でも、女性に対する偏見は根強いものです。女性であるがゆえに見下され、技術力がないと思われた友人もいます。エンジニアとしてではなく、"メモをとるために会議に来た人扱い"されたという女性たちの話も何度も聞きました。

面接官や会社の人と会う前に、私は必ずその会社にどれぐらい女性がいるか確かめます。面接では、いくつかの質問をしてみることで、その会社の女性に対する姿勢が見えてきます。例えば、チームで行う仕事や育児休暇についてなどです。当面子どもを持つ予定はなくても、こういう質問をした女性も知っています」

ナディア・バジュワさん 

(ソフトウェア企業<Thirdwave, LLC>のフロントエンドデベロッパー/イリノイ州、シカゴ在住/27歳)

「私が育ったパキスタンでは、一家に1台しかパソコンがなくて、動作も重かったんです。だからこっちに来たときは、自分が遅れをとっている気がしました。女性としてこの業界にいるだけで道を開いているとは、思いもしなかったんです。

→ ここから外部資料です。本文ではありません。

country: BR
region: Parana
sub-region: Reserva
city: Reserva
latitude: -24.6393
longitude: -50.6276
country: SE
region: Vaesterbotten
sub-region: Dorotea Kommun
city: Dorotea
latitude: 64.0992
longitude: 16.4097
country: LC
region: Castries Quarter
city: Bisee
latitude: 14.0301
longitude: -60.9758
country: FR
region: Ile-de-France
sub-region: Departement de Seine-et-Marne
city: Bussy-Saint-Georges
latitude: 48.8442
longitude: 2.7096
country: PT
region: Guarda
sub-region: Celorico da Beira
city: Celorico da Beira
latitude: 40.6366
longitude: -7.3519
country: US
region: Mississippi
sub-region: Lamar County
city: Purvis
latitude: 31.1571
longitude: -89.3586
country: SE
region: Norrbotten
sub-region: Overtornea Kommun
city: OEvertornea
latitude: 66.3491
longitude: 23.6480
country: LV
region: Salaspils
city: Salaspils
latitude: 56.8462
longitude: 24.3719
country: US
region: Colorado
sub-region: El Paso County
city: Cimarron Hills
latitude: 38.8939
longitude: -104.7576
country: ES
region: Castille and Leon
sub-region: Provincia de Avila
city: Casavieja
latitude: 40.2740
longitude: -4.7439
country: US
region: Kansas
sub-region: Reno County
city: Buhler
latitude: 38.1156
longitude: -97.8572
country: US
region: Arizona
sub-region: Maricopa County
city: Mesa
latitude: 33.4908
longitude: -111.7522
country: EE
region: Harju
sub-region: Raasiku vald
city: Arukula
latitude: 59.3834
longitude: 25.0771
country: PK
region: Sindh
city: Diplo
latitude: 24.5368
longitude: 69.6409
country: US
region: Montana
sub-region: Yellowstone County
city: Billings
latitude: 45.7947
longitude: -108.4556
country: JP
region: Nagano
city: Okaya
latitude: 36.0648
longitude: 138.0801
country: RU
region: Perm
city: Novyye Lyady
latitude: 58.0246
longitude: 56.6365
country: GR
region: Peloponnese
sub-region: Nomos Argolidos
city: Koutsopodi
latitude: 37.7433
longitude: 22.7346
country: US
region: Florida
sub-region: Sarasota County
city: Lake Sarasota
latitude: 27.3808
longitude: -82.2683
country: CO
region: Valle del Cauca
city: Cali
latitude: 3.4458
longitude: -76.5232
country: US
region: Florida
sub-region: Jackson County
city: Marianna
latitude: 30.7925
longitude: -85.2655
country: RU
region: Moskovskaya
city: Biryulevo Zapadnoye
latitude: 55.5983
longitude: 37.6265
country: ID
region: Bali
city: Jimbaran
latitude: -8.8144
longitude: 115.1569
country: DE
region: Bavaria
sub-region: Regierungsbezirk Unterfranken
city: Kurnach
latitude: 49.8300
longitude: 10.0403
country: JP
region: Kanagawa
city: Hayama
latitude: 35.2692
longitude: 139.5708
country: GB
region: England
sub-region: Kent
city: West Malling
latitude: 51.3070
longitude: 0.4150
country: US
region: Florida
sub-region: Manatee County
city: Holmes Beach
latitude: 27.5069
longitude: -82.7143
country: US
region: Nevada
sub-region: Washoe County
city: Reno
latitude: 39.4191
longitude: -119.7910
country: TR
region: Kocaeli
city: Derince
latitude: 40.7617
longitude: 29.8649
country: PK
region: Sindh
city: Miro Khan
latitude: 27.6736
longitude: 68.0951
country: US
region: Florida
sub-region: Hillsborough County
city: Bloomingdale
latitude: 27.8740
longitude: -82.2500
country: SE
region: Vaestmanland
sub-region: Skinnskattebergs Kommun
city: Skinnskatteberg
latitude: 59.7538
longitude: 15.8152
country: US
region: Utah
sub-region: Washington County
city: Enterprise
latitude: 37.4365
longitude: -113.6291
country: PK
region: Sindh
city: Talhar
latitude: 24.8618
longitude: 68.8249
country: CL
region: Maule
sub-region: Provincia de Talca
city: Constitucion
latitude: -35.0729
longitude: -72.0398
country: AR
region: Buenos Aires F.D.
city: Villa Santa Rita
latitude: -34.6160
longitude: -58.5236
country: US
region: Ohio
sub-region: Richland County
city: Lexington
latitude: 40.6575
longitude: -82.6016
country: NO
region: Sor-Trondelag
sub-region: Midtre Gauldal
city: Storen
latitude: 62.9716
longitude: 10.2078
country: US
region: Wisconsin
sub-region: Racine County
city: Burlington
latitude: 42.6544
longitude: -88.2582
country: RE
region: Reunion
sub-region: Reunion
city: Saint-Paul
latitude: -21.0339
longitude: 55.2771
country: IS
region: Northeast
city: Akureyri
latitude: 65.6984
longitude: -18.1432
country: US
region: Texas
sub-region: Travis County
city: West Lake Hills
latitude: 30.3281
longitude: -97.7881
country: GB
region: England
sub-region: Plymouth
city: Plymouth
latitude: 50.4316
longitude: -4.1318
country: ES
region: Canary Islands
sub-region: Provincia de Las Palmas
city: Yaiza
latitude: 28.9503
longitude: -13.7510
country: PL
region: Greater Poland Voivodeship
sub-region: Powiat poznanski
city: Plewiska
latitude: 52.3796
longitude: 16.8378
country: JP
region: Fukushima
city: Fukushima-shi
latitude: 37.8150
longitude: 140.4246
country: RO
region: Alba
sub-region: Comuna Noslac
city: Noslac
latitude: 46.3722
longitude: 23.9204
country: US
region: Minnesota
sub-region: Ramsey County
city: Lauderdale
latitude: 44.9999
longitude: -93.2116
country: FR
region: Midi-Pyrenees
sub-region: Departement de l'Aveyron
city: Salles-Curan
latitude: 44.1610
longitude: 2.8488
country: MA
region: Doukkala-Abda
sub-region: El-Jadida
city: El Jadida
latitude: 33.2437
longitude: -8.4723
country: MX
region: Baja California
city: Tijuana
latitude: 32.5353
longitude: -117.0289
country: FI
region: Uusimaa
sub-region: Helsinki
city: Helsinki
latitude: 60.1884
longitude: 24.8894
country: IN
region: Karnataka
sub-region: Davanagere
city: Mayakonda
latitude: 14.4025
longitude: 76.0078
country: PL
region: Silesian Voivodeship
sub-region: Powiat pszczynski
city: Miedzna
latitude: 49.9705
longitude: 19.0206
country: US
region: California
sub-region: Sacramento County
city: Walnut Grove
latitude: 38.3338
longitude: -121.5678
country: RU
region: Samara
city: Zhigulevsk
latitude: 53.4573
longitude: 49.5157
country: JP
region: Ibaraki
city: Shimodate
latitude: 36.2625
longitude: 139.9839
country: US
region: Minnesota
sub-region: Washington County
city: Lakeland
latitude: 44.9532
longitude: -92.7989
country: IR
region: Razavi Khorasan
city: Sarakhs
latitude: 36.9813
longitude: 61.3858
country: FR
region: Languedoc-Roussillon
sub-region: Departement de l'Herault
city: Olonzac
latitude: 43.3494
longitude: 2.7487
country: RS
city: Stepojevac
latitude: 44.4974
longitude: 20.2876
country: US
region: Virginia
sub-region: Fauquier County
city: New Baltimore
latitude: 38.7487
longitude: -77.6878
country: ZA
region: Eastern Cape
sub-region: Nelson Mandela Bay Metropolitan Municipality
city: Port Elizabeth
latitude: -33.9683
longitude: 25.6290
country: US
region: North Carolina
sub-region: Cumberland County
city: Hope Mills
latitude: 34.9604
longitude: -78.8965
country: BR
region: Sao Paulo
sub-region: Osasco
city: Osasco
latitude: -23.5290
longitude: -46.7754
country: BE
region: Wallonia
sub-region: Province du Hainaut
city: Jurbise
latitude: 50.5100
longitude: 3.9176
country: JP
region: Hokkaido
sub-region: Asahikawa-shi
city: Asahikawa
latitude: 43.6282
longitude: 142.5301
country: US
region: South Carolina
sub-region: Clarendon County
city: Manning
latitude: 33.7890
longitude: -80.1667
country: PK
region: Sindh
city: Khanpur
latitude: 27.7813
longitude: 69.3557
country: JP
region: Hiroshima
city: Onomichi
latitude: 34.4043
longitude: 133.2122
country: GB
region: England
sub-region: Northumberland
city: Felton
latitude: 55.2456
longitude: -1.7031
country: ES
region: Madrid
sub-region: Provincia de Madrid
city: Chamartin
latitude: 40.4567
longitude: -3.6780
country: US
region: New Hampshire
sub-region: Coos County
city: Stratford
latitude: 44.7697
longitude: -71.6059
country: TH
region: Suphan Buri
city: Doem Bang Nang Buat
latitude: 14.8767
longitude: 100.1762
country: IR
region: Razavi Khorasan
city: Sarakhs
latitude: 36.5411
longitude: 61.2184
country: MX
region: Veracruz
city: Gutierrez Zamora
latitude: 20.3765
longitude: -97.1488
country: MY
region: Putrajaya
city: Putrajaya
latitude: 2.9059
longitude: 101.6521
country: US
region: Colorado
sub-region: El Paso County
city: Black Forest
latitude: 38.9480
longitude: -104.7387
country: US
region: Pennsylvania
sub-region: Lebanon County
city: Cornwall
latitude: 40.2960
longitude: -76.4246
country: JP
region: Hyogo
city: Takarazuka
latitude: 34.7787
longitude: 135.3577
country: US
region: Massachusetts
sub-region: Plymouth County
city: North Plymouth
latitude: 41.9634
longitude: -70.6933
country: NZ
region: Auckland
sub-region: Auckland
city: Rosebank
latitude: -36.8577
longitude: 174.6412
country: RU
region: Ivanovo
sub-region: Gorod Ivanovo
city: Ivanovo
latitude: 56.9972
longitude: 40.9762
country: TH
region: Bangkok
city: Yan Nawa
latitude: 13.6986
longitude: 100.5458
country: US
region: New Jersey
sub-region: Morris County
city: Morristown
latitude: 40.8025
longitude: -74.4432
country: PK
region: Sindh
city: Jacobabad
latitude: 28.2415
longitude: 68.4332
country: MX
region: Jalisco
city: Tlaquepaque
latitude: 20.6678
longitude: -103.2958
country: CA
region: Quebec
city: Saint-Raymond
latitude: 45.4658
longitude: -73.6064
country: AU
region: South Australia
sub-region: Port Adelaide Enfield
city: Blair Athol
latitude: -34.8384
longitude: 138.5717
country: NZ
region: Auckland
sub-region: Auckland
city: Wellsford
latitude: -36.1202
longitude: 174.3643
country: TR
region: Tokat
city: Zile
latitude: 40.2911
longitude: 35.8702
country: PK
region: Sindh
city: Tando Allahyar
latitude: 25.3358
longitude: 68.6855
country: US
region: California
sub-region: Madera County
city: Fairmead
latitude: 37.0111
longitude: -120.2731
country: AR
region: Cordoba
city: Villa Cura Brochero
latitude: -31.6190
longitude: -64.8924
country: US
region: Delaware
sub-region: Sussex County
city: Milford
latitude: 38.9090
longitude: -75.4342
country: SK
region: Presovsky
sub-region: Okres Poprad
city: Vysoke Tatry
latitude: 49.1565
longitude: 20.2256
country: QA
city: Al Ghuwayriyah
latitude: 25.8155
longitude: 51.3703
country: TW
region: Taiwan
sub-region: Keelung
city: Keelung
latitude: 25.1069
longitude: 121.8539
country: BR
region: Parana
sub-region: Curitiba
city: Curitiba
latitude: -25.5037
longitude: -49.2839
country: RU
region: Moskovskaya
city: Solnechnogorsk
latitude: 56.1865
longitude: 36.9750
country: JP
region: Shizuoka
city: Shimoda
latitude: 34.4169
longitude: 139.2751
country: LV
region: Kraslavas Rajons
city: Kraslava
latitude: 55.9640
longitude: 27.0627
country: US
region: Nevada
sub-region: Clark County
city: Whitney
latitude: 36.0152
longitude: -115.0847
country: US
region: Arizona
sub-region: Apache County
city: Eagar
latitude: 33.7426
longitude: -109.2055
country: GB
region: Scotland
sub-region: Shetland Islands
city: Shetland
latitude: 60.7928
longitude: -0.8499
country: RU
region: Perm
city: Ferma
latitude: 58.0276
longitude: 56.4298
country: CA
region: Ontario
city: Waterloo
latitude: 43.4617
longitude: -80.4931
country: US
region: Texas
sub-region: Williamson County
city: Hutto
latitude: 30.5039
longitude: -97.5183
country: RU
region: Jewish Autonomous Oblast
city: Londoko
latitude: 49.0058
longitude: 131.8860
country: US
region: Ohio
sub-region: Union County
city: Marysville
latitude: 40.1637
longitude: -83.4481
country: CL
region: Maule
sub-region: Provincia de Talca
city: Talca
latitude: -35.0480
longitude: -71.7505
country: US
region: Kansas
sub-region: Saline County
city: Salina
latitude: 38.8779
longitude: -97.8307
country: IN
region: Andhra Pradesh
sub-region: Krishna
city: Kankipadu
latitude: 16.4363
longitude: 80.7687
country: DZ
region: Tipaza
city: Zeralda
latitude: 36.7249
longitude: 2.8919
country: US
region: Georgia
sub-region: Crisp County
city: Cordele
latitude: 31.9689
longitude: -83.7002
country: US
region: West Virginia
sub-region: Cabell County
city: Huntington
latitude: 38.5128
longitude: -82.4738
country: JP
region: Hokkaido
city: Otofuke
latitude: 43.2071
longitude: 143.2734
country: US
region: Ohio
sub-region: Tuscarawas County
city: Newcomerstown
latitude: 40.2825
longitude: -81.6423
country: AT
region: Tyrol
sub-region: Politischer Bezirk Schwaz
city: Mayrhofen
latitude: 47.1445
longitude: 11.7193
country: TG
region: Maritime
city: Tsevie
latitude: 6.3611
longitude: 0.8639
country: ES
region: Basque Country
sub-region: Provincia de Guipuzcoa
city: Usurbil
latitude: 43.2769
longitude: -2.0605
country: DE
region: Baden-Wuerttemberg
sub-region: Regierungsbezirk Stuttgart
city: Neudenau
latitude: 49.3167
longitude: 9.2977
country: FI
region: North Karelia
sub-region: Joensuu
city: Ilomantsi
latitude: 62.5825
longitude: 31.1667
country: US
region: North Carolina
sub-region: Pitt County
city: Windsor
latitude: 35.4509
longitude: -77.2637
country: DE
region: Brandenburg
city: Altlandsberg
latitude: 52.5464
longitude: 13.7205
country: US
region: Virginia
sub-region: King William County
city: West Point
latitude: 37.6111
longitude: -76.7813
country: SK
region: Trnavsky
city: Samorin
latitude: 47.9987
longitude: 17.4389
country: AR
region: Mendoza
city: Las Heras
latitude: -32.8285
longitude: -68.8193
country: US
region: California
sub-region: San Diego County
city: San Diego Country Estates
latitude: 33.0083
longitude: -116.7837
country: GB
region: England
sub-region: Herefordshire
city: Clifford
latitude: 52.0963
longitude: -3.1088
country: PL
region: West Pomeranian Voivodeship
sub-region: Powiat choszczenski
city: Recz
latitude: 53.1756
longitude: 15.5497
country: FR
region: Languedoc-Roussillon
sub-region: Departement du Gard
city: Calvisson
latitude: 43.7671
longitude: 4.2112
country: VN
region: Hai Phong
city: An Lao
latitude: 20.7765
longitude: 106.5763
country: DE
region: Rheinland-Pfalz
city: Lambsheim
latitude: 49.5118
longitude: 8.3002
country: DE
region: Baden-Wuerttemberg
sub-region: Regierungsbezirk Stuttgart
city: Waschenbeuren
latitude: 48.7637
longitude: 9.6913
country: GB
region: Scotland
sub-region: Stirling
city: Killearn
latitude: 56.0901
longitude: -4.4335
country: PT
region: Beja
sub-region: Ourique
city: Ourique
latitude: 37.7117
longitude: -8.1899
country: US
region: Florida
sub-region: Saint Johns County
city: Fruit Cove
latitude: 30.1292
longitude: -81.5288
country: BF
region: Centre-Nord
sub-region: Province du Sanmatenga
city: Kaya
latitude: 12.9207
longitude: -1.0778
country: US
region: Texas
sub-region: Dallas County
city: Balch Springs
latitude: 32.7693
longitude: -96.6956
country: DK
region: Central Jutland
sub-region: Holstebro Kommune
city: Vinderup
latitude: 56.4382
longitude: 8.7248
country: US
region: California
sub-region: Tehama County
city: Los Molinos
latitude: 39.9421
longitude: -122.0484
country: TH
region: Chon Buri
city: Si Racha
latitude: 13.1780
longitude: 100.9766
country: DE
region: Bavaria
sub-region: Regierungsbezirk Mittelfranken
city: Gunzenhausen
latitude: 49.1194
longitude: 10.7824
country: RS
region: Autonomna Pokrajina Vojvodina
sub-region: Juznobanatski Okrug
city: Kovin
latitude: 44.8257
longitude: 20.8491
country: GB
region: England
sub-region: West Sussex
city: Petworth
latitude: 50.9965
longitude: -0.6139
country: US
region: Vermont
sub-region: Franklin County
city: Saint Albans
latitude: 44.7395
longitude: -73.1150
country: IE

技術部門に入ると、自分がしばしば女性として見下されていて、まるで何も知らない人のように扱われていることに気づきました。女性というだけで私は他より目立つし、自分自身も知らないことがあるのを気にしていたからです。男性は私より自信たっぷりに大声でしゃべっていて、私はいつも劣等感を抱いていました。プログラミング能力は性別と関係ないとわかっていても、もし自分が白人男性だったらずっと楽だっただろうな、と考えてしまうこともあります。でも、仕事で実績をあげ、自信をつけてきた今では、前ほどそんなふうに感じることもなくなってきました」

もし自分が白人男性だったら、ずっと楽だっただろうな、と考えてしまうこともあります…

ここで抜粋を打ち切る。